Something like Forgotten Realms 2325 could be a lot of fun, and as some people suggested Dragonstar might be a good inspiration.
 

Ashrem Bayle said:
However, I've also been fighting the urge to start work on a sci-fi setting. My initial thought was a setting already written, like Star*Drive or Traveler, but now I'm considering taking my fantasy setting 1000 years into the future.
I don't think the average (by which I mean Forgotten Realms-ish) fantasy setting would logically turn into sci-fi in 1000 years. More likely, it'd just turn into something like Eberron, where magic has been systemized, mass produced, and applied to the basic needs of society. That is, such a world wouldn't develop electric lights; it'd just find better an more efficient ways to provide convenient magical lighting for everyone.

If you want an excuse for a world to turn to technology over magic, however, you could always have powerful and convenient new technologies arrive from elsewhere. Or, of course, something unfortunate could have happened to the fundamental source of magic power, making it weaker, less accessable, or more dangerous.
 

Ashrem Bayle said:
Actually, I'll be using GURPS for this game, as I do for the fantasy version of the setting. Magic will be rare. Psionics will be a bit more common.

Ah, OK. With GURPS magic tuned low enough, you could reasonably have a fantasy world develop into a recognizably 'sci-fi' world. When you described it as "Forgotten Realms meets Star Wars," I figured you were thinking of advancing FR. ;)

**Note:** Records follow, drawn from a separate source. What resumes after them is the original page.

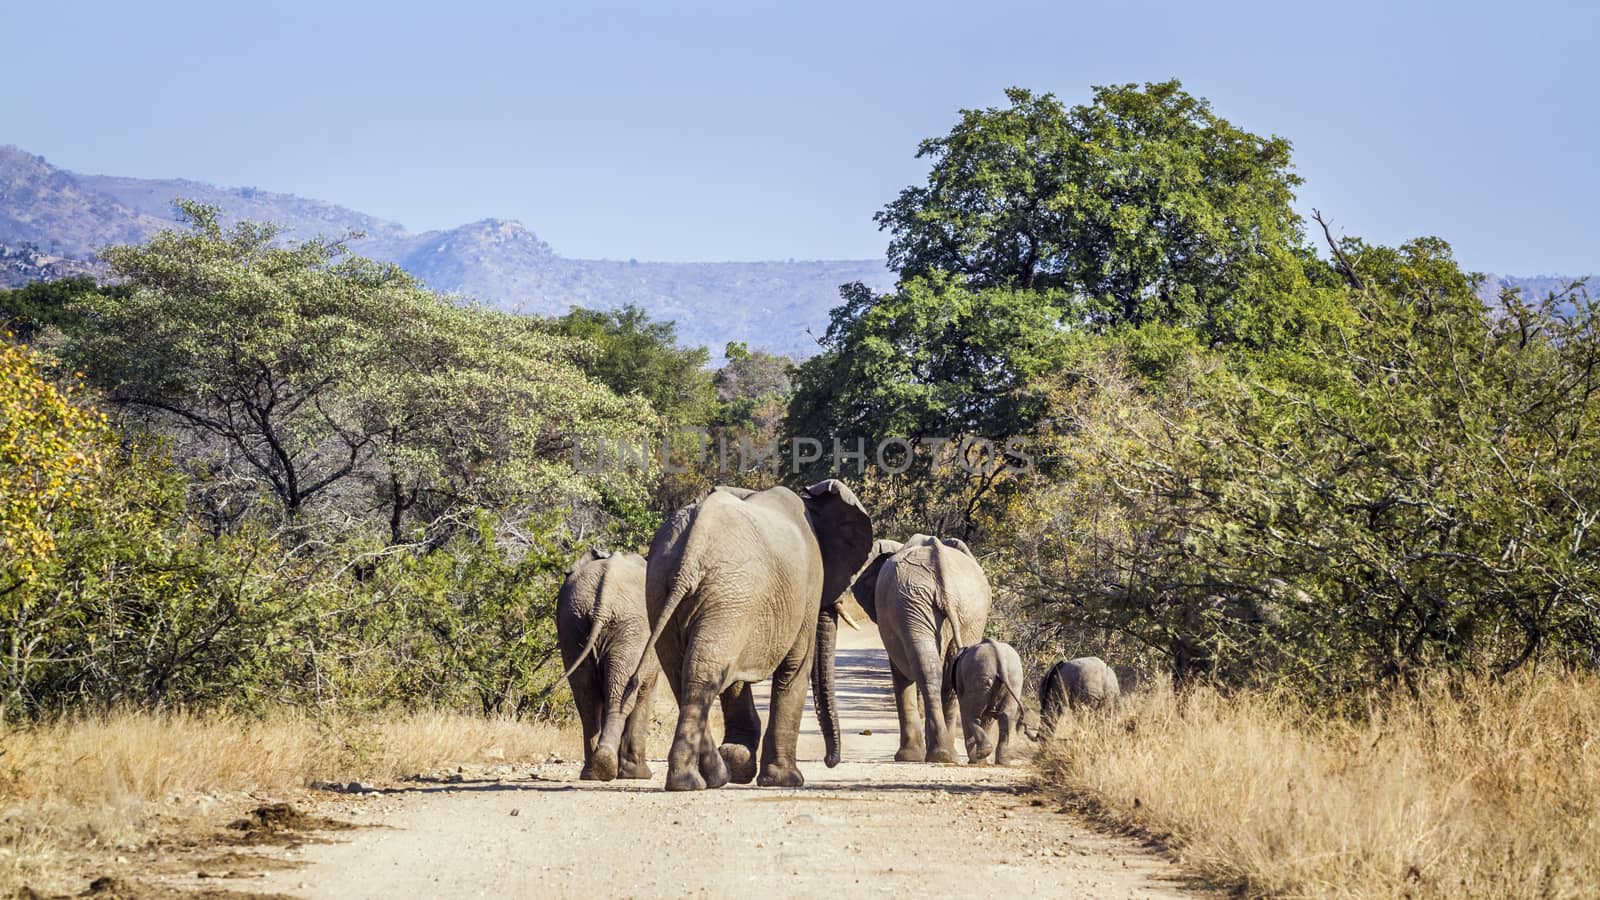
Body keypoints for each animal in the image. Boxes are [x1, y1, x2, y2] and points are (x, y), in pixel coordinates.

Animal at [556, 547, 656, 778]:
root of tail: (603, 600)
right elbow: (646, 690)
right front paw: (639, 775)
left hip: (573, 624)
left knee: (586, 697)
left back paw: (594, 771)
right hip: (630, 628)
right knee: (621, 694)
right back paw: (607, 767)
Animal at [604, 480, 870, 787]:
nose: (829, 761)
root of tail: (691, 552)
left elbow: (737, 680)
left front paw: (741, 765)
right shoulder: (809, 583)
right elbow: (795, 668)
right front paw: (785, 780)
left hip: (669, 590)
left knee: (685, 673)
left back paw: (713, 776)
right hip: (728, 594)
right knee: (703, 674)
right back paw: (694, 781)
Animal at [851, 534, 985, 759]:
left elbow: (900, 673)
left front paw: (907, 757)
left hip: (921, 603)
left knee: (929, 670)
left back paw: (938, 754)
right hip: (954, 609)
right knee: (942, 673)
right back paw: (945, 755)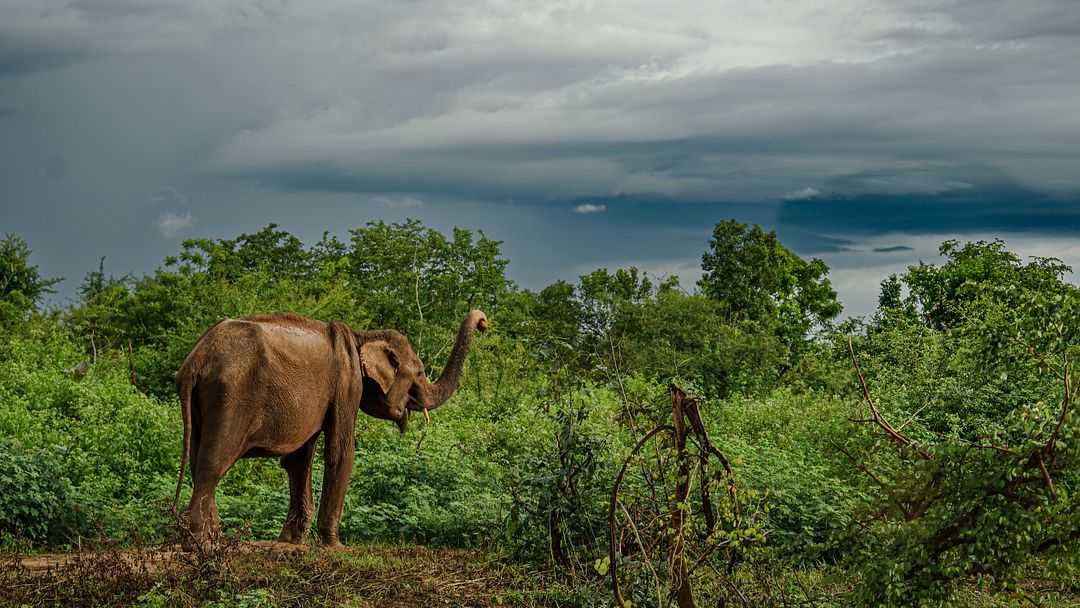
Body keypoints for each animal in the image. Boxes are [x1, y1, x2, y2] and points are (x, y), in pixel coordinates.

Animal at [169, 306, 490, 548]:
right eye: (421, 372)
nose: (485, 323)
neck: (363, 336)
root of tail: (196, 359)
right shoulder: (347, 383)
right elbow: (340, 453)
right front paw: (334, 546)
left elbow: (297, 461)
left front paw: (291, 542)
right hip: (231, 395)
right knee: (213, 463)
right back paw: (201, 544)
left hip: (204, 401)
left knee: (198, 460)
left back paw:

One question I would pose is, what is the difference between magic and psionics in your setting? If you're using rare psionics, (comparatively) common magic for the fantasy world, what, during the ensuing 1,000 years of technological progress, causes that to flip? If you're NOT using psionics for the fantasy campaign, is there any reason psionics isn't just what modern, scientifically-minded people call what their benighted ancestors foolishly referred to as magic?
 

Using the philosophy that "Any sufficiently advanced technology is indistinguishable from magic", why not run FR as is? You'll need technical explanations for things that currently have magical ones (iI's not a wand of fireballs, it's a compact flamethrower! It's not a potion of helaing, it's a dose of nanomachines that repair tissue damage! Those aren't goblins, they're readioactively mutated humans!), but otherwise it might work pretty well.
 

In Dragon Magazine 277, they presented Greyhawk 2000. It is set 1000 years in the future and could be helpful for research for seeing what a modernized D&D setting might look like.

Since you are playing GURPS, you may want to check out the excellent GURPS Technomancer. Definitely a different take, as it is our world up to about 1945, when magic suddenly appeared.
 

Also worth checking out is Magitech. It uses the old Amazing Engine system, but shakes up cultural conventions with fantasy races. For example, Germany is the Dwarven empire and fallout from WWII made most of the European a permanently anti-magical area.